(Records contained in a dataset)
###
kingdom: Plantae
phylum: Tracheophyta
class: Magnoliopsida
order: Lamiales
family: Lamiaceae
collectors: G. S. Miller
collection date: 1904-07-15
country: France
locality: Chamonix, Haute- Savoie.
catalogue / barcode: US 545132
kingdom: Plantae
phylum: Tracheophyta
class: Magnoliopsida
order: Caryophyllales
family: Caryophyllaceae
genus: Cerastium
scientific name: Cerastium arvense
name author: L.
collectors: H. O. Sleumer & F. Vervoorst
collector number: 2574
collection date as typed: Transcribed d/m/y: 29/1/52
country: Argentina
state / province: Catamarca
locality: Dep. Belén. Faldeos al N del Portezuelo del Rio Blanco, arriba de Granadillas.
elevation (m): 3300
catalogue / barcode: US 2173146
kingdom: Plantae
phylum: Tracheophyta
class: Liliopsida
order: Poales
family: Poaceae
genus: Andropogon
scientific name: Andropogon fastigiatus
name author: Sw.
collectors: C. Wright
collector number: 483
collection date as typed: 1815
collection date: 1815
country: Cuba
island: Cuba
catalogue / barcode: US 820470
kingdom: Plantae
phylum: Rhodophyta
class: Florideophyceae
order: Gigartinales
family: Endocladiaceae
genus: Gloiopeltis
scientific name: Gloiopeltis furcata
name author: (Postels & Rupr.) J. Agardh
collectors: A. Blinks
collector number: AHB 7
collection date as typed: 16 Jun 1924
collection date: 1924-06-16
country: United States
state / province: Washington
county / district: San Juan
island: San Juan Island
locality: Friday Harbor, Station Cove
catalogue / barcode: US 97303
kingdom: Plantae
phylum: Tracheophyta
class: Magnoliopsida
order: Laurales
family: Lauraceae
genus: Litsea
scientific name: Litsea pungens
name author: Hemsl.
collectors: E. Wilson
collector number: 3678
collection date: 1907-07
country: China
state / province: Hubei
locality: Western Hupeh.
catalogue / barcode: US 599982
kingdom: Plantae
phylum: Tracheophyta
###
- [TASK REQUIREMENTS]
Reproduce all of the material above, substituting "site description" for every occurrence of "locality" and leaving everything else unchanged.

- [RESPONSE TO THE EXERCISE]
kingdom: Plantae
phylum: Tracheophyta
class: Magnoliopsida
order: Lamiales
family: Lamiaceae
collectors: G. S. Miller
collection date: 1904-07-15
country: France
site description: Chamonix, Haute- Savoie.
catalogue / barcode: US 545132
kingdom: Plantae
phylum: Tracheophyta
class: Magnoliopsida
order: Caryophyllales
family: Caryophyllaceae
genus: Cerastium
scientific name: Cerastium arvense
name author: L.
collectors: H. O. Sleumer & F. Vervoorst
collector number: 2574
collection date as typed: Transcribed d/m/y: 29/1/52
country: Argentina
state / province: Catamarca
site description: Dep. Belén. Faldeos al N del Portezuelo del Rio Blanco, arriba de Granadillas.
elevation (m): 3300
catalogue / barcode: US 2173146
kingdom: Plantae
phylum: Tracheophyta
class: Liliopsida
order: Poales
family: Poaceae
genus: Andropogon
scientific name: Andropogon fastigiatus
name author: Sw.
collectors: C. Wright
collector number: 483
collection date as typed: 1815
collection date: 1815
country: Cuba
island: Cuba
catalogue / barcode: US 820470
kingdom: Plantae
phylum: Rhodophyta
class: Florideophyceae
order: Gigartinales
family: Endocladiaceae
genus: Gloiopeltis
scientific name: Gloiopeltis furcata
name author: (Postels & Rupr.) J. Agardh
collectors: A. Blinks
collector number: AHB 7
collection date as typed: 16 Jun 1924
collection date: 1924-06-16
country: United States
state / province: Washington
county / district: San Juan
island: San Juan Island
site description: Friday Harbor, Station Cove
catalogue / barcode: US 97303
kingdom: Plantae
phylum: Tracheophyta
class: Magnoliopsida
order: Laurales
family: Lauraceae
genus: Litsea
scientific name: Litsea pungens
name author: Hemsl.
collectors: E. Wilson
collector number: 3678
collection date: 1907-07
country: China
state / province: Hubei
site description: Western Hupeh.
catalogue / barcode: US 599982
kingdom: Plantae
phylum: Tracheophyta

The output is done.